TASK TO COMPLETE. Copy the material from the line containing "table_cell 1 891 220,22 [526, 738, 632, 754]" through the line containing "table_cell Klaipėdos [241, 174, 379, 198]", including both of those lines, character for character.

Spatial annotation entries.
start
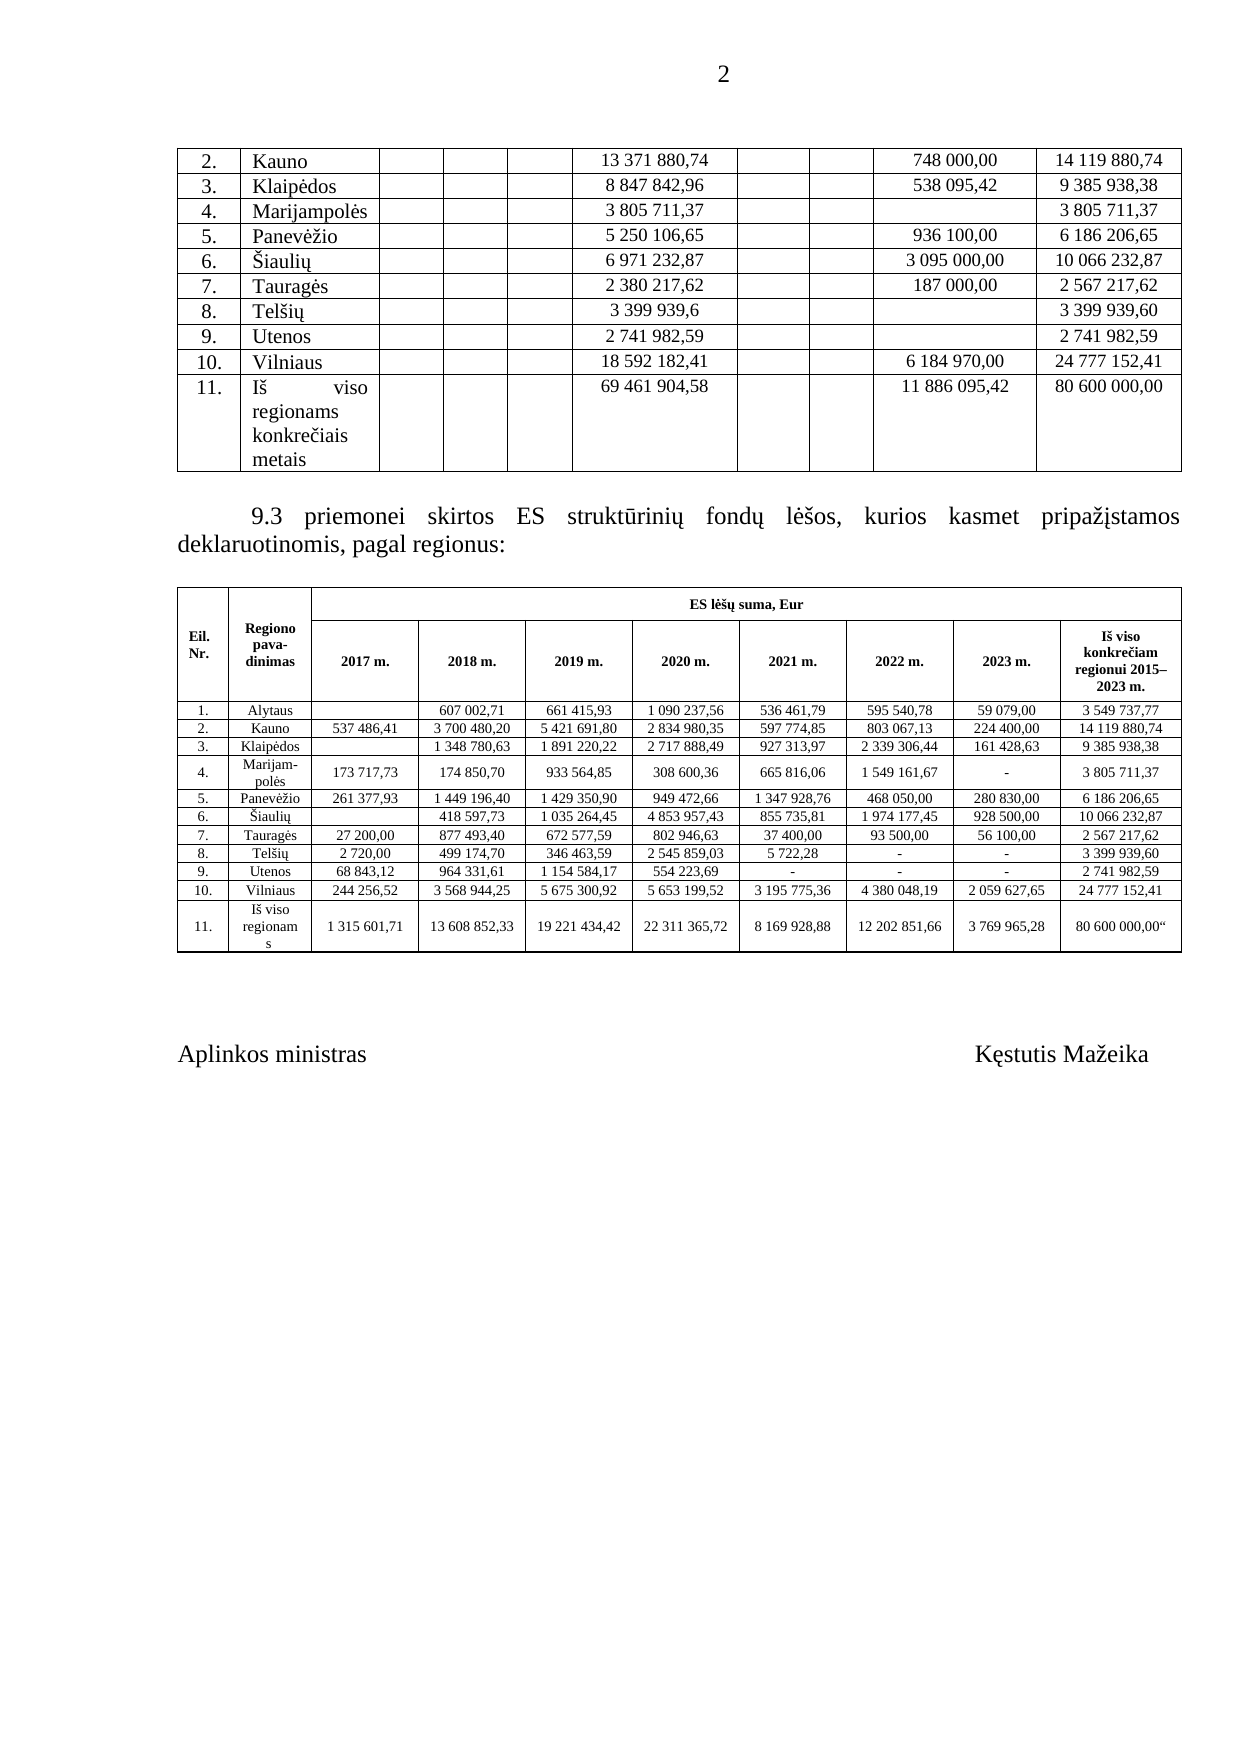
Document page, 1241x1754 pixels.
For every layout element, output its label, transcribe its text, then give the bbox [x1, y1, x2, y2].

table_cell 1 891 220,22 [526, 738, 632, 754]
table_cell 3 399 939,6 [573, 299, 737, 323]
table_cell Marijampolės [241, 199, 379, 223]
table_cell [380, 375, 443, 471]
table_cell Vilniaus [241, 350, 379, 374]
table_cell 3 399 939,60 [1061, 845, 1181, 862]
table_cell 933 564,85 [526, 756, 632, 789]
table_cell [874, 325, 1036, 348]
table_cell Tauragės [229, 826, 311, 844]
table_cell Klaipėdos [241, 174, 379, 198]
table_cell 802 946,63 [633, 826, 739, 844]
table_cell [810, 149, 873, 173]
table_cell 3. [178, 738, 228, 754]
table_cell Tauragės [241, 274, 379, 298]
table_cell 2 834 980,35 [633, 720, 739, 737]
table_cell [738, 299, 809, 323]
table_cell 1 090 237,56 [633, 702, 739, 719]
table_cell - [847, 863, 953, 880]
table_cell 8. [178, 299, 240, 323]
table_cell [508, 375, 572, 471]
table_cell [738, 249, 809, 273]
table_cell [874, 199, 1036, 223]
table_cell [444, 174, 507, 198]
table_cell 949 472,66 [633, 790, 739, 807]
table_cell 1 154 584,17 [526, 863, 632, 880]
table_cell [810, 174, 873, 198]
table_cell Šiaulių [241, 249, 379, 273]
table_cell 4. [178, 756, 228, 789]
table_cell 9. [178, 325, 240, 348]
table_cell 5. [178, 224, 240, 248]
table_cell 928 500,00 [954, 808, 1060, 825]
table_cell [380, 224, 443, 248]
table_cell 11. [178, 901, 228, 951]
table_cell [380, 149, 443, 173]
table_cell - [740, 863, 846, 880]
table_cell 748 000,00 [874, 149, 1036, 173]
table_cell 13 371 880,74 [573, 149, 737, 173]
table_cell 2 567 217,62 [1037, 274, 1181, 298]
table_cell 7. [178, 826, 228, 844]
table_cell 877 493,40 [419, 826, 525, 844]
table_cell 346 463,59 [526, 845, 632, 862]
table_cell 1 347 928,76 [740, 790, 846, 807]
table_cell 161 428,63 [954, 738, 1060, 754]
table_cell - [954, 845, 1060, 862]
table_cell 499 174,70 [419, 845, 525, 862]
table_cell [508, 199, 572, 223]
table_cell 2 545 859,03 [633, 845, 739, 862]
table_cell [508, 249, 572, 273]
table_cell [810, 224, 873, 248]
table_cell 5 250 106,65 [573, 224, 737, 248]
table_cell 2 741 982,59 [1037, 325, 1181, 348]
table_cell 2 380 217,62 [573, 274, 737, 298]
table_header ES lėšų suma, Eur [312, 588, 1181, 620]
table_cell [738, 375, 809, 471]
table_cell [508, 299, 572, 323]
table_cell [444, 274, 507, 298]
table_cell 3 700 480,20 [419, 720, 525, 737]
table_cell [508, 274, 572, 298]
table_cell [810, 299, 873, 323]
table_cell 537 486,41 [312, 720, 418, 737]
table_cell 80 600 000,00“ [1061, 901, 1181, 951]
table_cell [444, 224, 507, 248]
table_cell 597 774,85 [740, 720, 846, 737]
table_cell [312, 702, 418, 719]
table_cell 3 549 737,77 [1061, 702, 1181, 719]
table_cell 56 100,00 [954, 826, 1060, 844]
table_cell 4. [178, 199, 240, 223]
table_cell 10. [178, 881, 228, 900]
table_cell 308 600,36 [633, 756, 739, 789]
table_cell 5 421 691,80 [526, 720, 632, 737]
table_cell 68 843,12 [312, 863, 418, 880]
table_cell [738, 224, 809, 248]
table_cell [380, 350, 443, 374]
table_cell 538 095,42 [874, 174, 1036, 198]
table_cell 1 429 350,90 [526, 790, 632, 807]
table_cell 2 741 982,59 [573, 325, 737, 348]
table_cell 4 380 048,19 [847, 881, 953, 900]
table_cell 12 202 851,66 [847, 901, 953, 951]
table_cell Kauno [241, 149, 379, 173]
table_cell 9. [178, 863, 228, 880]
table_cell [508, 325, 572, 348]
table_cell 6 184 970,00 [874, 350, 1036, 374]
table_cell [874, 299, 1036, 323]
table_cell 1. [178, 702, 228, 719]
table_cell [738, 274, 809, 298]
table_cell 6 186 206,65 [1061, 790, 1181, 807]
table_cell 595 540,78 [847, 702, 953, 719]
table_cell 2 720,00 [312, 845, 418, 862]
table_cell 2 059 627,65 [954, 881, 1060, 900]
table_cell 10 066 232,87 [1037, 249, 1181, 273]
table_cell 59 079,00 [954, 702, 1060, 719]
table_cell 5 675 300,92 [526, 881, 632, 900]
table_cell [444, 325, 507, 348]
table_cell 3 805 711,37 [573, 199, 737, 223]
table_cell 8. [178, 845, 228, 862]
table_cell [810, 375, 873, 471]
table_cell 244 256,52 [312, 881, 418, 900]
table_cell [380, 325, 443, 348]
table_cell 665 816,06 [740, 756, 846, 789]
table_cell - [847, 845, 953, 862]
table_cell 2018 m. [419, 621, 525, 701]
table_cell [380, 199, 443, 223]
table_cell 8 847 842,96 [573, 174, 737, 198]
table_cell 964 331,61 [419, 863, 525, 880]
table_cell [380, 174, 443, 198]
table_cell Panevėžio [241, 224, 379, 248]
table_cell 1 974 177,45 [847, 808, 953, 825]
table_cell 5 653 199,52 [633, 881, 739, 900]
table_cell [444, 199, 507, 223]
table_cell 7. [178, 274, 240, 298]
table_cell [444, 249, 507, 273]
table_cell 1 035 264,45 [526, 808, 632, 825]
table_cell 173 717,73 [312, 756, 418, 789]
table_cell 2. [178, 149, 240, 173]
table_cell 10 066 232,87 [1061, 808, 1181, 825]
table_cell 24 777 152,41 [1037, 350, 1181, 374]
table_cell 661 415,93 [526, 702, 632, 719]
table_cell [444, 375, 507, 471]
table_cell Šiaulių [229, 808, 311, 825]
table_cell 6 971 232,87 [573, 249, 737, 273]
table_cell 855 735,81 [740, 808, 846, 825]
table_cell 2 717 888,49 [633, 738, 739, 754]
table_cell Iš viso regionams konkrečiais metais [241, 375, 379, 471]
text Aplinkos ministras Kęstutis Mažeika [177, 1039, 1178, 1067]
table_cell Telšių [241, 299, 379, 323]
table_cell 4 853 957,43 [633, 808, 739, 825]
table_cell 69 461 904,58 [573, 375, 737, 471]
table_cell 672 577,59 [526, 826, 632, 844]
table_cell Utenos [229, 863, 311, 880]
table_cell Utenos [241, 325, 379, 348]
table_cell 6 186 206,65 [1037, 224, 1181, 248]
table_cell 2019 m. [526, 621, 632, 701]
table_cell Iš viso regionams [229, 901, 311, 951]
table_cell 2020 m. [633, 621, 739, 701]
table_cell [444, 350, 507, 374]
table_cell [810, 350, 873, 374]
table_cell 3 805 711,37 [1061, 756, 1181, 789]
table_cell 2 567 217,62 [1061, 826, 1181, 844]
table_cell Kauno [229, 720, 311, 737]
table_cell 3 195 775,36 [740, 881, 846, 900]
table_cell 22 311 365,72 [633, 901, 739, 951]
table_cell 174 850,70 [419, 756, 525, 789]
table_cell 2. [178, 720, 228, 737]
table_cell [380, 249, 443, 273]
table_cell 2023 m. [954, 621, 1060, 701]
table_cell 3 568 944,25 [419, 881, 525, 900]
table_cell [810, 325, 873, 348]
table_cell 5 722,28 [740, 845, 846, 862]
table_cell [738, 174, 809, 198]
table_cell 6. [178, 249, 240, 273]
table_cell 2 339 306,44 [847, 738, 953, 754]
table_cell 2022 m. [847, 621, 953, 701]
table_cell Iš viso konkrečiam regionui 2015–2023 m. [1061, 621, 1181, 701]
table_cell Klaipėdos [229, 738, 311, 754]
table_cell 3 805 711,37 [1037, 199, 1181, 223]
table_cell 936 100,00 [874, 224, 1036, 248]
table_cell 536 461,79 [740, 702, 846, 719]
table_cell 9 385 938,38 [1061, 738, 1181, 754]
table_cell 93 500,00 [847, 826, 953, 844]
table_cell [380, 299, 443, 323]
table_cell 607 002,71 [419, 702, 525, 719]
table_cell 5. [178, 790, 228, 807]
table_cell [508, 149, 572, 173]
table_cell Vilniaus [229, 881, 311, 900]
table_cell [738, 149, 809, 173]
table_cell [738, 350, 809, 374]
table_cell 187 000,00 [874, 274, 1036, 298]
table_cell 2021 m. [740, 621, 846, 701]
table_header Eil. Nr. [178, 588, 228, 701]
table_cell 37 400,00 [740, 826, 846, 844]
table_cell [380, 274, 443, 298]
table_cell 927 313,97 [740, 738, 846, 754]
table_cell [508, 224, 572, 248]
table_cell 418 597,73 [419, 808, 525, 825]
table_cell 13 608 852,33 [419, 901, 525, 951]
table_cell Telšių [229, 845, 311, 862]
table_cell [312, 738, 418, 754]
table_cell [810, 274, 873, 298]
table_cell 3 095 000,00 [874, 249, 1036, 273]
table_cell [444, 149, 507, 173]
table_cell 3 769 965,28 [954, 901, 1060, 951]
table_cell 18 592 182,41 [573, 350, 737, 374]
table_cell 224 400,00 [954, 720, 1060, 737]
table_cell 14 119 880,74 [1037, 149, 1181, 173]
table_cell [738, 199, 809, 223]
table_cell 3. [178, 174, 240, 198]
table_cell [508, 174, 572, 198]
table_cell 6. [178, 808, 228, 825]
table_cell 9 385 938,38 [1037, 174, 1181, 198]
table_cell - [954, 863, 1060, 880]
table_cell 27 200,00 [312, 826, 418, 844]
table_cell 554 223,69 [633, 863, 739, 880]
table_cell 1 315 601,71 [312, 901, 418, 951]
table_cell 11 886 095,42 [874, 375, 1036, 471]
table_cell 19 221 434,42 [526, 901, 632, 951]
table_cell 1 449 196,40 [419, 790, 525, 807]
table_cell [810, 249, 873, 273]
table_cell 10. [178, 350, 240, 374]
table_cell 2 741 982,59 [1061, 863, 1181, 880]
table_cell 261 377,93 [312, 790, 418, 807]
table_cell 280 830,00 [954, 790, 1060, 807]
table_cell 24 777 152,41 [1061, 881, 1181, 900]
table_cell 80 600 000,00 [1037, 375, 1181, 471]
table_cell [810, 199, 873, 223]
table_cell 11. [178, 375, 240, 471]
table_cell [738, 325, 809, 348]
table_cell 3 399 939,60 [1037, 299, 1181, 323]
table_cell 14 119 880,74 [1061, 720, 1181, 737]
table_cell 1 348 780,63 [419, 738, 525, 754]
table_cell [312, 808, 418, 825]
table_cell 803 067,13 [847, 720, 953, 737]
table_cell 2017 m. [312, 621, 418, 701]
table_cell 1 549 161,67 [847, 756, 953, 789]
table_cell 468 050,00 [847, 790, 953, 807]
table_cell Marijam-polės [229, 756, 311, 789]
table_cell 8 169 928,88 [740, 901, 846, 951]
table_header Regiono pava-dinimas [229, 588, 311, 701]
table_cell [444, 299, 507, 323]
text 9.3 priemonei skirtos ES struktūrinių fondų lėšos, kurios kasmet pripažįstamos deklaruotinomis, pagal regionus: [177, 501, 1181, 558]
table_cell Panevėžio [229, 790, 311, 807]
table_cell Alytaus [229, 702, 311, 719]
table_cell [508, 350, 572, 374]
table_cell - [954, 756, 1060, 789]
end
ANSWER IN FULL.
table_cell 1 891 220,22 [526, 738, 632, 754]
table_cell 3 399 939,6 [573, 299, 737, 323]
table_cell Marijampolės [241, 199, 379, 223]
table_cell [380, 375, 443, 471]
table_cell Vilniaus [241, 350, 379, 374]
table_cell 3 399 939,60 [1061, 845, 1181, 862]
table_cell 933 564,85 [526, 756, 632, 789]
table_cell [874, 325, 1036, 348]
table_cell Tauragės [229, 826, 311, 844]
table_cell Klaipėdos [241, 174, 379, 198]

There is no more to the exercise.